Subject to only limited exceptions, the Americans with Disabilities Act (“ADA”) forbids an employer from requiring that employees submit to a medical inquiry or examination. However, the statute also contains a “safe-harbor” exemption under which an employer may observe “the terms of a bona fide benefit plan that are based on underwriting risks, classifying risks, or administering such risks.” Some employers rely on this safe harbor to justify aspects of employee wellness programs that would otherwise violate the ADA prohibition. Although the Equal Employment Opportunity Commission (“EEOC”) disagrees with this approach, courts are beginning to side with the employers. The latest court to do so, in EEOC v. Flambeau, Inc., is a federal trial court based in Wisconsin.
Although this benefit-plan safe harbor has long been a part of the ADA, the first reported decision in which it was used to defend a wellness program came in 2011. As reported in our May 13, 2011, article, the case of Seff v. Broward County involved a county’s assessment of a $20 bi-weekly penalty against any health plan participant who refused to complete a health risk assessment (“HRA”) and submit to a biometric screening. Citing this benefit-plan safe harbor, a Florida federal trial court upheld the county’s wellness program against an ADA challenge. That decision was then upheld by the Eleventh U.S. Circuit Court of Appeals.
The Flambeau court is apparently the first to address this question since the Eleventh Circuit’s decision in Seff. The Wisconsin court was not bound to follow the Eleventh Circuit’s lead. Moreover, in April of 2015, the EEOC had issued proposed regulations under the ADA. And in a footnote to those regulations, the EEOC specifically disagreed with the Seff decision.
Nonetheless, the Flambeau court held that the benefit-plan safe harbor did apply in this context. In addition to noting that the EEOC regulations were merely proposed, the court went on to disagree with the EEOC’s position.
The facts underlying the Flambeau decision were as follows. The employer had established a fairly typical wellness program. It required the completion of an HRA, as well as a biometric screening (height and weight measurements, a blood pressure test, and a blood draw). During the program’s initial year, employees who participated received a $600 annual credit against their health plan premiums. During subsequent years, however, the credit was eliminated. Instead, employees could obtain coverage under the employer’s health plan only by participating in the wellness program. (Because employees were not required to have health coverage, participation in the wellness program was not a condition of employment.)
The EEOC’s proposed regulations would expressly prohibit the conditioning of coverage under a health plan (or any option within such a plan) on an employee’s participation in a wellness program. By upholding this employer’s wellness program, the Flambeau court expressly rejected this aspect of the EEOC regulations.
Of course, the Flambeau decision is limited to wellness programs that fall within the benefit-plan safe harbor. For instance, this safe harbor requires that any medical examination constitute a “term” of the underlying health plan. The Flambeau court found it significant that there was a direct connection between the employer’s wellness program and participation in its health plan. Moreover, the employer used the aggregate information learned from the HRAs and biometric screenings to estimate the cost of providing health coverage, thereby allowing it to set the level of employee premiums, evaluate the need for stop-loss insurance coverage, and adjust co-pays for certain services and prescription drugs. The court therefore found that the wellness program (including its required medical examinations) was a “term” of the employer’s health plan.

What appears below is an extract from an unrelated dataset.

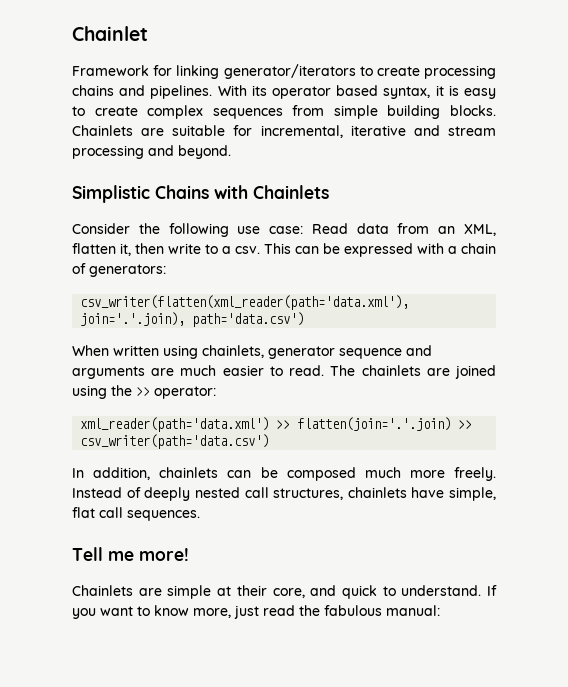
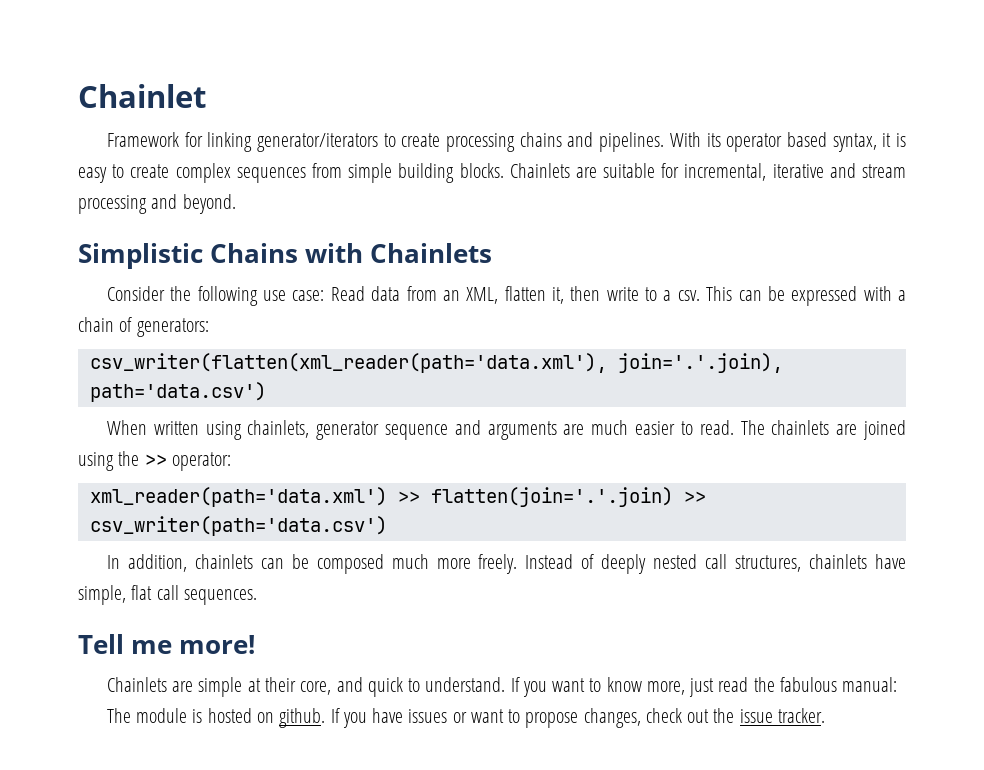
(440, 610) none -> [106,708,825,728] // The module is hosted on github. If you have issues or want to propose changes, check out the issue tracker.

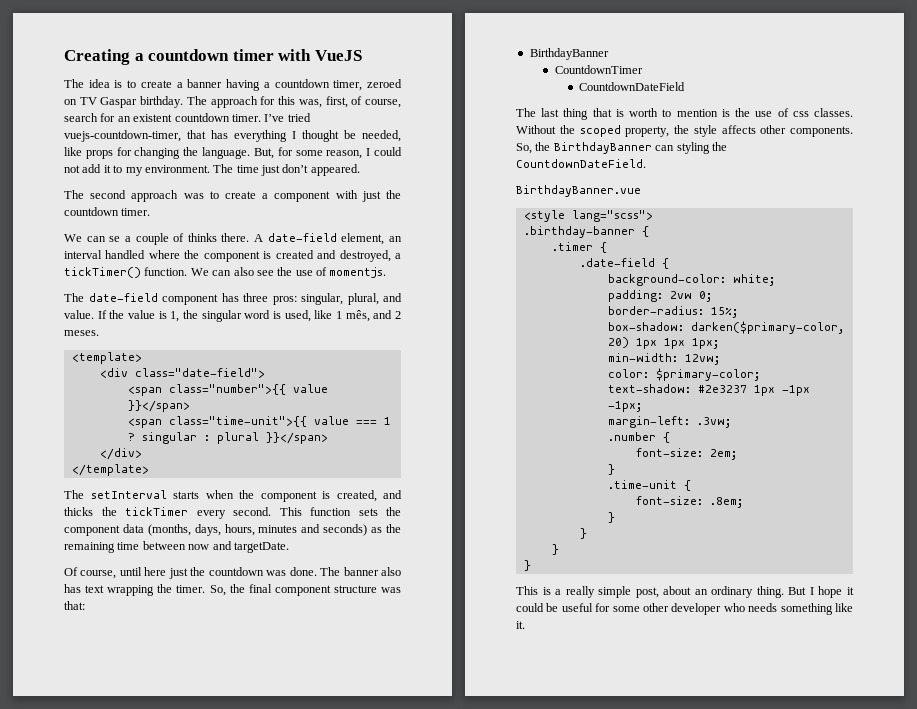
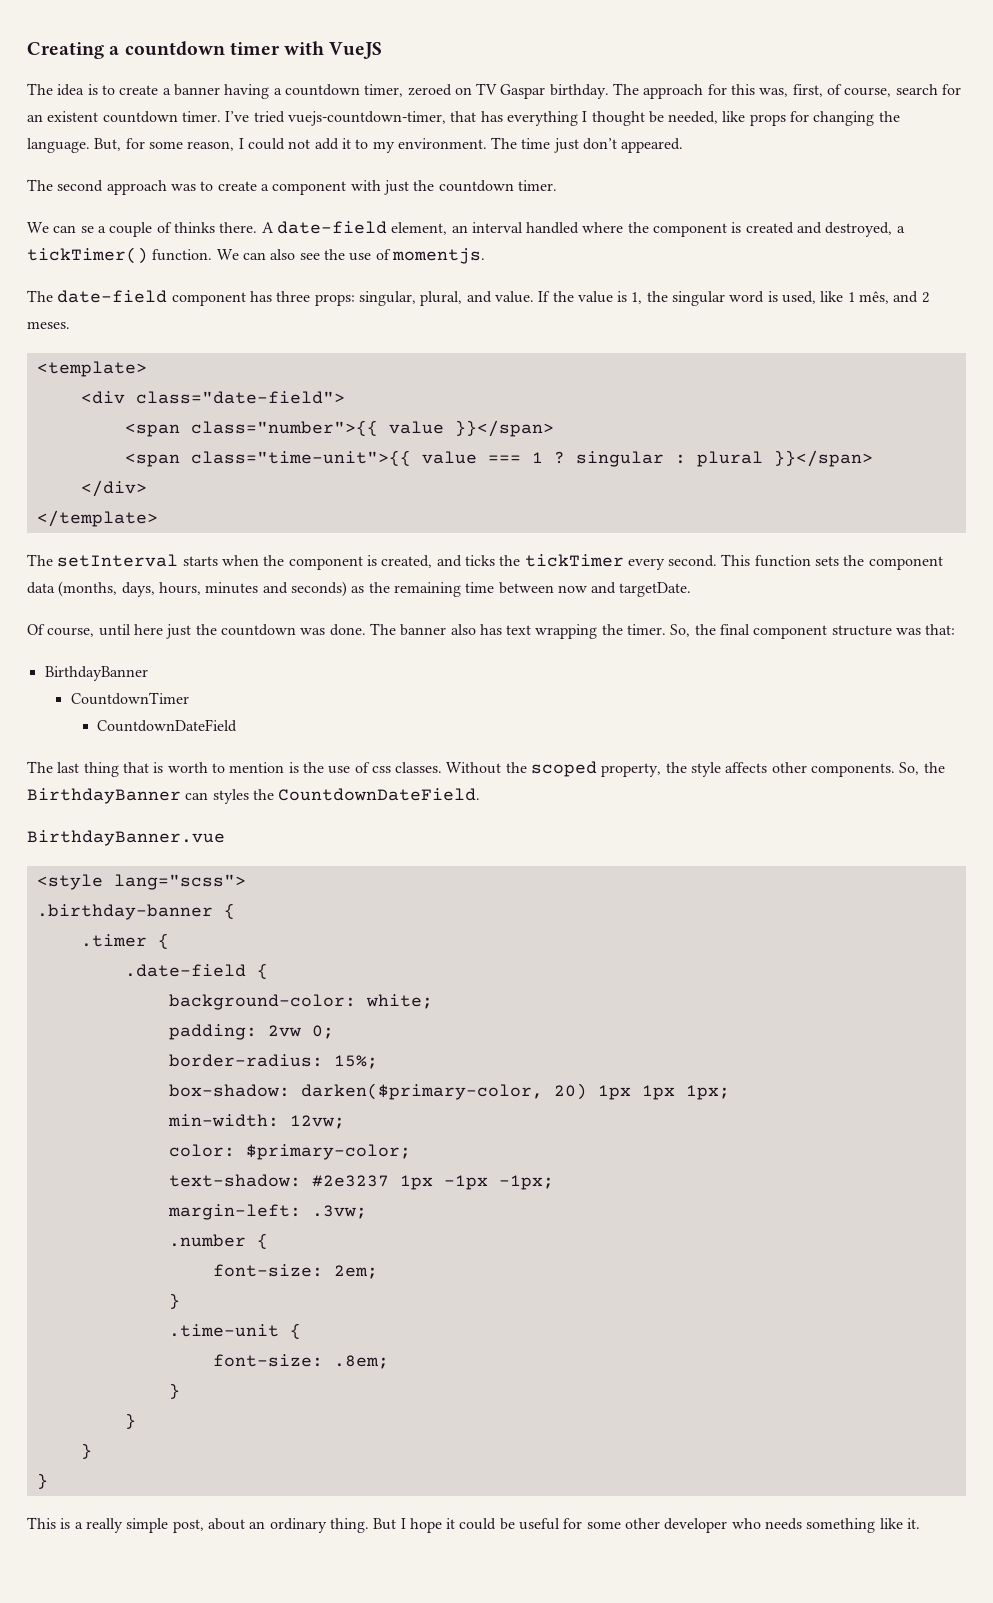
[272,296,297,305] pros: -> [314,294,355,306] props:
[64,507,93,516] thicks -> [464,555,495,566] ticks
[676,142,710,154] styling -> [212,789,249,804] styles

On this point, the Flambeau court did struggle with the fact that the wellness program was not referenced in either the health plan document or its summary plan description. Although the court was ultimately persuaded that this failure was not fatal to the employer’s reliance on the safe harbor (in view of other employee communications on the topic), any employer wishing to rely on this safe harbor would be well-advised to describe the wellness program’s terms in the health plan’s SPD.
Under the Flambeau court’s analysis, wellness programs that are not directly tied to an employer’s health plan could fall outside this safe harbor. For instance, an employer should not simply require that all employees complete a health risk assessment or biometric screening – without regard to their participation in the employer’s health plan. Nor should an employer attempt to use the information gained in this way for purposes unrelated to that plan.
This decision is far from the final word on the subject. Although all of the courts presented with this question have thus far ruled against the EEOC, there is no guarantee that other courts will do likewise. Moreover, should the EEOC finalize its proposed regulations in essentially their current form, courts could feel more bound to follow that EEOC guidance. In short, although the Flambeau decision should provide some additional comfort to employers wishing to condition health plan participation on an employee’s completion of an HRA or biometric screening, there is still no guarantee that doing so will pass muster under the ADA.